Side note: I have been to many of these vendors around the city and I have never heard these called anything except “white” sauce and “spicy” sauce. Which leads me to believe, nobody has a clue what the hell is in these sauces. But I digress.

So anyway I was walking past it recently when I noticed this sign.

Hrm. Interesting.

Now for those of you who have never eaten from a truck such as this let me give you a little knowledge. I have never ordered anything from these guys that has taken longer than 90 seconds to prepare.

Whose life is so busy that they can't afford the 90 seconds to eat some shwarma, or as it is otherwise known; Street Meat?

Listen, this isn’t The French Laundry, this is not El Bulli, this is chicken on a stick, scraped off with a glorified Mach 3 by a guy in a truck and thrown into a pita with some extremely ambiguous sauce. What kind of lifestyle are you leading that you can’t spare the 90-second wait for that indigestion you are most certainly going to get?

I have thought long and hard about it and the only person I could think of is somebody mid marathon who is jonesing for some lamb. And that is fine. But if you are running a marathon and think eating street meat in the middle is a good idea might I suggest you save yourself some time and just start throwing up now.

The other feature, “we deliver”, made me wonder how he would deliver. Would he just book it from his truck and hope nobody stole it while he was out? Or would he just push his whole “restaurant” to the person’s house? Just move his wagon to their front door.

Hey honey there is a Halal restaurant in our yard. Do you know anything about this?
Why yes I do sweetheart! It’s our lunch!

I figure this guy has either made 0 or 1 delivery in his lifetime. Maybe it was just put up to scare the competition, not that this guy has any competition in my neighborhood. Unless of course you consider restaurants without wheels to be competition. In which case, yes, there is plenty of competition.

Example C.

I mean, really I just have to show the picture.

And really I don’t know what else to say here so let’s just go through the logic progression shall we? OK.

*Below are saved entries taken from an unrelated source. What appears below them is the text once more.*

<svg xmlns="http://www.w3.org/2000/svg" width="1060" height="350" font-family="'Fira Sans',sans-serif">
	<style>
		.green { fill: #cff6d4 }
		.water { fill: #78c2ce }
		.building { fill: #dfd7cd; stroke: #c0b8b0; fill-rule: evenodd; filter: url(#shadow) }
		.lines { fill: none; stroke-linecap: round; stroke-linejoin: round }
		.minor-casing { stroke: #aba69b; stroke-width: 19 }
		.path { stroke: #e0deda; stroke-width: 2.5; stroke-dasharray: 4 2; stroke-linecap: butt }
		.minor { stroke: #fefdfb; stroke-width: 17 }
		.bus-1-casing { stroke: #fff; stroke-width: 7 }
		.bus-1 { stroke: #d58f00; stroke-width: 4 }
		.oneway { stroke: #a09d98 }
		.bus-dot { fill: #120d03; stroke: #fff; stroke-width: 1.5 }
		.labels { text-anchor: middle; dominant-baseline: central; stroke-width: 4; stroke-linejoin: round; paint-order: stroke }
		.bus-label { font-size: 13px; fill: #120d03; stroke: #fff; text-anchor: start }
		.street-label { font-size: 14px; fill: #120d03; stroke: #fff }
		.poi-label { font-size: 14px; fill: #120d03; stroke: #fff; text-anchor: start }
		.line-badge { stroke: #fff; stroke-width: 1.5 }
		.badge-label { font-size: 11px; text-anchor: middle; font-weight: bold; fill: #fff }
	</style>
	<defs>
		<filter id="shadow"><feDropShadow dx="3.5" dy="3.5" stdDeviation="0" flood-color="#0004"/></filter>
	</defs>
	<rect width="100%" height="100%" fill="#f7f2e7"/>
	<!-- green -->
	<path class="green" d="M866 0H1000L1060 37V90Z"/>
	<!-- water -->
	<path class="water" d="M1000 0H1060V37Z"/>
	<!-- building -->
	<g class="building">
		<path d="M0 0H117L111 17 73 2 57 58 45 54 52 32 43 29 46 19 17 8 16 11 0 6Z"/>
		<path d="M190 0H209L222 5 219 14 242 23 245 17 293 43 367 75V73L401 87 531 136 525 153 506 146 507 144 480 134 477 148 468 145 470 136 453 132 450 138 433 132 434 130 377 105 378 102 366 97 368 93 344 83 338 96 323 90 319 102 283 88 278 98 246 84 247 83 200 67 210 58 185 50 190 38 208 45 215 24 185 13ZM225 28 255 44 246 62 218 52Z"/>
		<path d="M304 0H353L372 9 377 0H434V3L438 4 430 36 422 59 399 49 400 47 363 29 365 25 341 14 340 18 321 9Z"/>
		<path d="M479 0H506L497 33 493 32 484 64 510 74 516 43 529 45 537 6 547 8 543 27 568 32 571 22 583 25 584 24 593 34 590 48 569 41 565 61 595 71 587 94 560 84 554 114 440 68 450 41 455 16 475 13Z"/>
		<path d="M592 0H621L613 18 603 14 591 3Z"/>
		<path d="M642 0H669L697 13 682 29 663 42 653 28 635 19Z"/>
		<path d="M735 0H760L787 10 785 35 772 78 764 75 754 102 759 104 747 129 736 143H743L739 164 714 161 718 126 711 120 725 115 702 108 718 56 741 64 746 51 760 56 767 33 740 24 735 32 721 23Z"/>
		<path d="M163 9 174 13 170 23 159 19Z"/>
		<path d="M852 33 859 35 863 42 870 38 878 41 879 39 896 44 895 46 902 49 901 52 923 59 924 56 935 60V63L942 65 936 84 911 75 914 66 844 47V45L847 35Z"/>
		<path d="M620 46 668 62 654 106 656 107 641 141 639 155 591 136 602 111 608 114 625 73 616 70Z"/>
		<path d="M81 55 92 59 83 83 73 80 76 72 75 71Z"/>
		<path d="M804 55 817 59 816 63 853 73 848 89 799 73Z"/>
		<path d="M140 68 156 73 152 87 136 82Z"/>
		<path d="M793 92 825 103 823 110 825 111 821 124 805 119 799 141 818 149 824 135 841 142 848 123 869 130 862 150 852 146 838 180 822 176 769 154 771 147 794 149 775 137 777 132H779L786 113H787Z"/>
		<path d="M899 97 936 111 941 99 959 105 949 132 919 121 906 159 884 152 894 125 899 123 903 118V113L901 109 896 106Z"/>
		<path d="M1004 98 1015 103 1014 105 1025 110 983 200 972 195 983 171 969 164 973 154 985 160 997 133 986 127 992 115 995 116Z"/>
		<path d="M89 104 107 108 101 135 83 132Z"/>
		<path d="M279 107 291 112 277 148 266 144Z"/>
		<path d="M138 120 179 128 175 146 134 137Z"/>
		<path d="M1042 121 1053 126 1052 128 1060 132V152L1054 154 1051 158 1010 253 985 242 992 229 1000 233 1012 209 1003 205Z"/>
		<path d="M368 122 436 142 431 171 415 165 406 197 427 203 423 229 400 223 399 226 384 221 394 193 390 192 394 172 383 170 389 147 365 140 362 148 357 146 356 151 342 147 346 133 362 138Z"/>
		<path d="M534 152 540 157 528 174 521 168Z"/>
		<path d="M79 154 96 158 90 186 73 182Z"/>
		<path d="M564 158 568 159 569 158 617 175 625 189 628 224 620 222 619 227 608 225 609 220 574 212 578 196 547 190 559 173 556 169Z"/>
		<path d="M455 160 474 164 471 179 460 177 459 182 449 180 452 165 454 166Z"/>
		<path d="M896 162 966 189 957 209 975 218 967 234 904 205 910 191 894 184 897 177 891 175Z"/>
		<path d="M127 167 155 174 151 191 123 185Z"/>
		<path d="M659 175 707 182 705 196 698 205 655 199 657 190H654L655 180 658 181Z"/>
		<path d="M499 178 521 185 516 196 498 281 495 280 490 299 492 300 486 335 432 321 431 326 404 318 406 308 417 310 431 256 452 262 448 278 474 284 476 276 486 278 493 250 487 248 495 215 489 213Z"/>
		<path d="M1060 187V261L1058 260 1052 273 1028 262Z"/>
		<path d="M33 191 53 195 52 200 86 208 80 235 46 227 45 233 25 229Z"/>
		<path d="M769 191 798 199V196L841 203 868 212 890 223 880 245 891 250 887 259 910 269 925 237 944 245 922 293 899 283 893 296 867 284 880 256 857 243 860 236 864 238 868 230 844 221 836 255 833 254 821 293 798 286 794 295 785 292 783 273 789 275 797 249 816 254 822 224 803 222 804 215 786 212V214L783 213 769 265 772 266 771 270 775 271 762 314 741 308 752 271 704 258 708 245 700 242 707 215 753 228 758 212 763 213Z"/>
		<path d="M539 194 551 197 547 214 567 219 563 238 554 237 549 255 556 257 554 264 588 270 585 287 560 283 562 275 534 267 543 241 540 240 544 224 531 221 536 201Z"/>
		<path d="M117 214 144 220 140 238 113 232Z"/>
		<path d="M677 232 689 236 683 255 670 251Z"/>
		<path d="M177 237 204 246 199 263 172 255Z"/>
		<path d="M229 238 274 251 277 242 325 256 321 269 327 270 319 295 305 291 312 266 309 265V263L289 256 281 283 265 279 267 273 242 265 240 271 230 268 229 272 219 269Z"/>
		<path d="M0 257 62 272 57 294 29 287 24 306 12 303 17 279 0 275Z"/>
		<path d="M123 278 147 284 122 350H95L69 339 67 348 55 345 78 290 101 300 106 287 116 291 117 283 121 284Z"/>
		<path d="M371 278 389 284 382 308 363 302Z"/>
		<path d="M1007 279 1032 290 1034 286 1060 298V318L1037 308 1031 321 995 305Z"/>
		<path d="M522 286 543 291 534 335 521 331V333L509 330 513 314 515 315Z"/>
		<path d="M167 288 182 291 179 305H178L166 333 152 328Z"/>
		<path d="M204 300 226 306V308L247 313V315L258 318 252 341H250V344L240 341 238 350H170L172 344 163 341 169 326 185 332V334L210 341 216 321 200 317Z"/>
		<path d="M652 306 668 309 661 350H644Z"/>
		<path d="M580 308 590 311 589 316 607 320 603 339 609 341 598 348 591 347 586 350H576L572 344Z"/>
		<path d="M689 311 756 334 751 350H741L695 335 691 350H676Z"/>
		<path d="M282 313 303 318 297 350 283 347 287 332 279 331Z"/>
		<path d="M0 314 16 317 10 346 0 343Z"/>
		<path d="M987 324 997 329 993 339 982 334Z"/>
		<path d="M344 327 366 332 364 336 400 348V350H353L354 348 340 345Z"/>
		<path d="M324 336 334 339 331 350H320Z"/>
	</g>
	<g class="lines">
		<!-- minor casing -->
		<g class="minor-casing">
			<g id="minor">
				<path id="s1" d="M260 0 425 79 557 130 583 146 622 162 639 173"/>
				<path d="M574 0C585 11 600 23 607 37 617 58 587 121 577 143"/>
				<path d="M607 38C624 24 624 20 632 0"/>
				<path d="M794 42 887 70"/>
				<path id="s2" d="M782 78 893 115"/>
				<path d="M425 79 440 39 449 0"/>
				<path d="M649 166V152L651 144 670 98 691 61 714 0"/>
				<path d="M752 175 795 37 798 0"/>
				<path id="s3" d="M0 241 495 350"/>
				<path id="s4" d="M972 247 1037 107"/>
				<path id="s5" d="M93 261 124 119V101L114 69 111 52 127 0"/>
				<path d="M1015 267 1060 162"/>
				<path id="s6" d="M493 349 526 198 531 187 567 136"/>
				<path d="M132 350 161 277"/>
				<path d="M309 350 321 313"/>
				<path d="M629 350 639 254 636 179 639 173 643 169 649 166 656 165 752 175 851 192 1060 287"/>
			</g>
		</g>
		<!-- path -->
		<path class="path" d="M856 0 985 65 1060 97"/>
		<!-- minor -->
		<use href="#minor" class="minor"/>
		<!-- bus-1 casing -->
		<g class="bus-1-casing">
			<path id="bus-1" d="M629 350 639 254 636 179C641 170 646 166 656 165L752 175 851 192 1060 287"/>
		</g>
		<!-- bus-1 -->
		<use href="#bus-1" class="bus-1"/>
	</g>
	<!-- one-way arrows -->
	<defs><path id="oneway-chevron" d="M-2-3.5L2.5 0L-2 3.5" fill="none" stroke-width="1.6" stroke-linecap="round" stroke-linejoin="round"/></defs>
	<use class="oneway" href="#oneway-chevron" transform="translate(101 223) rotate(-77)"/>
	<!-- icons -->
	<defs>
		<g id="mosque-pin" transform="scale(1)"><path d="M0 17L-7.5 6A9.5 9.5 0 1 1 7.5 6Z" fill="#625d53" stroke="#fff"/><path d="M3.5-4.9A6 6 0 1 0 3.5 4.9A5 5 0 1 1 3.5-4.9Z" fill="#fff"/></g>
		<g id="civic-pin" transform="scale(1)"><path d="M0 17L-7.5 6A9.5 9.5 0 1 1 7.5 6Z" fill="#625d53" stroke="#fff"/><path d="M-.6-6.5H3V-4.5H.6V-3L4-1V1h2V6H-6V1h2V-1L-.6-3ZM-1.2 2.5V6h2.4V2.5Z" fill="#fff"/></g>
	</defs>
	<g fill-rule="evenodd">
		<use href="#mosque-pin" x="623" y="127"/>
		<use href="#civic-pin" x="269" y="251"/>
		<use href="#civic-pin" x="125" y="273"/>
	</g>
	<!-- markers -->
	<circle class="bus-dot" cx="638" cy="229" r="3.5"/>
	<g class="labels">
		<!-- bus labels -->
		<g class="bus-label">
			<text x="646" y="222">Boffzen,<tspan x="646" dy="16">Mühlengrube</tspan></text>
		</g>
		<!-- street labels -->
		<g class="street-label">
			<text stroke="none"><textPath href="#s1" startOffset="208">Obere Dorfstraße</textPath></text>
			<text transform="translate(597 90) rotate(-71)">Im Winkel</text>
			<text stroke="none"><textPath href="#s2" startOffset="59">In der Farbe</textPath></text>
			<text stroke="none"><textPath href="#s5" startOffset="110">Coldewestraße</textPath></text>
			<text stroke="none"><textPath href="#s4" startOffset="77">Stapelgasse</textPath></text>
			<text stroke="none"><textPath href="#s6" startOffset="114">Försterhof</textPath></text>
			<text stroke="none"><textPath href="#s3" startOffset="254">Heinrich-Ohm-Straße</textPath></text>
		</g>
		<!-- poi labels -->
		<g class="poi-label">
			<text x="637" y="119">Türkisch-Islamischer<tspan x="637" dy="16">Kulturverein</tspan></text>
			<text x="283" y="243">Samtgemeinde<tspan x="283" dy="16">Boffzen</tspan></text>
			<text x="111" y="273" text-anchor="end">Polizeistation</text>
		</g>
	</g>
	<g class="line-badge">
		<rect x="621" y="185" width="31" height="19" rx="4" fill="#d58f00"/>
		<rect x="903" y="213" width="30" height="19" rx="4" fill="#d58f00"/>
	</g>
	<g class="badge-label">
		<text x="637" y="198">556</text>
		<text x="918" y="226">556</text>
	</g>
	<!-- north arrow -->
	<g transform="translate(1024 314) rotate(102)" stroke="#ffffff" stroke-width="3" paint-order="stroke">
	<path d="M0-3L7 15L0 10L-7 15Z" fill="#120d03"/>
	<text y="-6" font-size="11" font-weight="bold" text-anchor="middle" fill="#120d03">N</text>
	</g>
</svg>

1.     I have some jewelry I no longer want and would like to sell. OK cool.
2.     I would like to find a place that will give me money for my gold and diamonds.
3.     Hey you know who might give me good money for my gold and diamonds? The guy who uses a scissor to cut my hair off for 10 dollars whose shop is in the entrance to the subway. Now THAT is a guy I want appraising my jewelry.

Oh and by the way. He also shines shoes and replaces watch batteries.


Can you imagine if there was a Halal truck that bought diamonds, cut hair, and sold high tech dental floss? Now that is a value add I can believe in!